The monitor is where CCTV footage is displayed. Older analogue CCTV systems typically used low-resolution black and white monitors with limited interactivity; today most systems can be set up to work with high definition multi-screen display monitors that display multiple CCTV camera footage at once with features like zooming in/out or 360 degree rotation capability.

Some monitors are set up to remain active all of the time; this may lead to information overload for operators. Instead, these screens could be programmed so they only come alive when an alert from cameras triggers, helping reduce over-stimulation and fatigue for operators responsible for overseeing up to 10 monitors at once.

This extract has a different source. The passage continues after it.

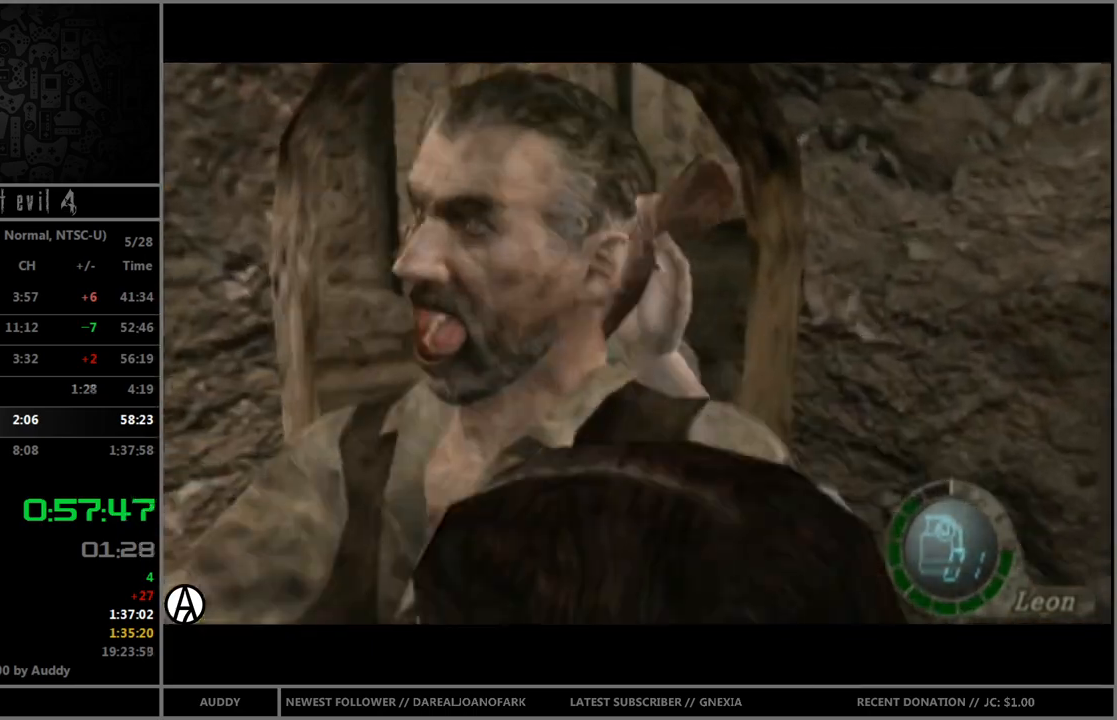
{"buttons": ["B"], "left_stick": "up-right", "right_stick": "center", "events": []}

CCTV surveillance can be invaluable in a range of settings, from protecting businesses in high-risk areas to monitoring prisoners and potentially dangerous patients in healthcare facilities. CCTV can also serve as an essential way of deterring crime, vandalism and tracking traffic – yet not all CCTV systems offer equal benefits – it’s vital that businesses work with a trusted supplier who can advise them on which system best fits their individual business requirements.

CCTV systems may either be wired or wireless; the most popular configuration involves wired CCTV with cameras and monitors linked directly to a networked DVR that can then be remotely monitored via the internet. When combined with other security measures such as infrared night vision or number plate recognition systems, CCTV provides a comprehensive business security solution.